Glossary term

Deep Learning

What Is Deep Learning?

Deep learning teaches computers to do something that comes naturally to humans—learn by example. Deep learning is a subset of machine learning, differentiated by the way it structures algorithms in layers of interconnected, decision-making nodes to model more complex data. These layers create an artificial neural network that can make intelligent decisions on its own, such as analyzing images and natural language text, enabling autonomous vehicles to detect stop signs, and identifying patterns that indicate cyberattacks before they occur.

Deep learning methods are often referred to as black box models—models that are nearly impossible to explain and comprehend, even by experts who can see their structures or weights.

Though deep learning isn’t going to replace human intelligence, some models have achieved absolute accuracy and exceeded human ability in certain kinds of simulations. Deep learning opens the door to a world like the ones we’ve seen in science fiction movies (minus the murderous robots), where AI can solve a wide variety of cognitive and reflexive problems.

Why Is Deep Learning So Important?

Deep learning goes one step further than existing machine learning algorithms and surpasses the already impressive capabilities. Deep learning models, unlike basic machine learning models, can make accurate decisions without human direction, making them more scalable and more powerful.

With machine learning models, data scientists feed data into a computer to gauge responses, such as whether a customer churned or not based on certain behaviors. Data scientists confirm accurate predictions and correct the wrong ones. Over time, the algorithm is “taught” to improve performance.

With deep learning, the computer is given a mix of correctly labeled and unlabeled data to search for patterns on its own. The labeled data provides guidance, but the programmers do not need to oversee the model. Over time, deep learning algorithms will find patterns or associations that may not be apparent to human data scientists and help make outcomes even more accurate.

Have you noticed how eerily accurate your Amazon recommendations for what to buy next are? That’s all due to deep learning-based recommender engines, which are miles ahead of traditional nearest neighbor methods used in years past.

Common types of deep learning that demonstrate this excelled accuracy and scalability include:

Key Examples of Deep Learning

Real-world deep learning applications are already integrated into our daily lives—we as users are barely aware of the deeply complex data processing that goes on behind the scenes. Some of these examples include:

Customer service bots

Nowadays, many chatbots use a more straightforward form of AI to deal with online customers. However, with deep learning, chatbots will be able to generate multiple solutions and respond to more ambiguous questions, ultimately streamlining and improving customer service.

Law enforcement

Law enforcement uses deep learning to detect dangerous patterns that could indicate criminal activity. In addition, there are CNN and RNN networks optimized for speech recognition and image classification to improve the efficiency of the investigation process and predictive policing.


Recently, healthcare researchers have been able to use deep learning to detect cancer cells using advanced microscopes that can analyze high-dimension data. While humans can’t process this type of data, the DL algorithms can identify cancer cells using this method with a high level of precision. CNNs have also been shown to be more accurate at reading chest x-rays to detect pneumonia than humans.


Deep learning models have been programmed into satellites and monitoring systems globally to help identify dangerous objects within locations of interest, such as war zones. These systems can help identify unsafe zones for troops to enter before humans go to investigate.

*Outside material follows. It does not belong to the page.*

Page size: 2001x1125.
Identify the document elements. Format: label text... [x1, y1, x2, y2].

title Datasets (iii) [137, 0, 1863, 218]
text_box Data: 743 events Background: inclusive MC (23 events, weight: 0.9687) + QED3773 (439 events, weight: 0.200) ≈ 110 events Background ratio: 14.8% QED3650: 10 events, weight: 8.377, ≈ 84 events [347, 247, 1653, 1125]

Researchers also hope to equip soldiers with deep learning devices on the battlefield where traditional AI and machine learning solutions would struggle with limited training data and low capacity to rapidly identify patterns.

Automated Driving

Tesla, Waymo, and Nvidia (among others) are using CNNs that continuously gather data from cameras, RADAR, and LiDAR devices. This constant stream of data automatically detects things like pedestrians in roadways, providing potentially life-saving information in busy environments to enable autonomous vehicles to make better, faster decisions.

Critical Challenges of Deep Learning

While older learning algorithms initially increase in performance, then plateau after a certain amount of data is added, deep learning algorithms continue to optimize performance regardless of how much data is added to them. Though this means their optimal performance is much higher than previous learning algorithms, it also means that it takes vast amounts of data to out-perform old models. In other words, they’re one of the most data-hungry models we have.

Another challenge of deep learning models is their inability to effectively deal with data that is different from their training set’s distribution. When deep learning models are fed data that has some variations from their training data, they often perform poorly.

The Future of Deep Learning

Deep learning has many exciting capabilities—both now and in the future. Going forward, we can expect to see deep learning affect the way we work, shop, and live, powering innovations from image-based searches to more exact fraud detection. It all starts with data, and how your organization decides to use it.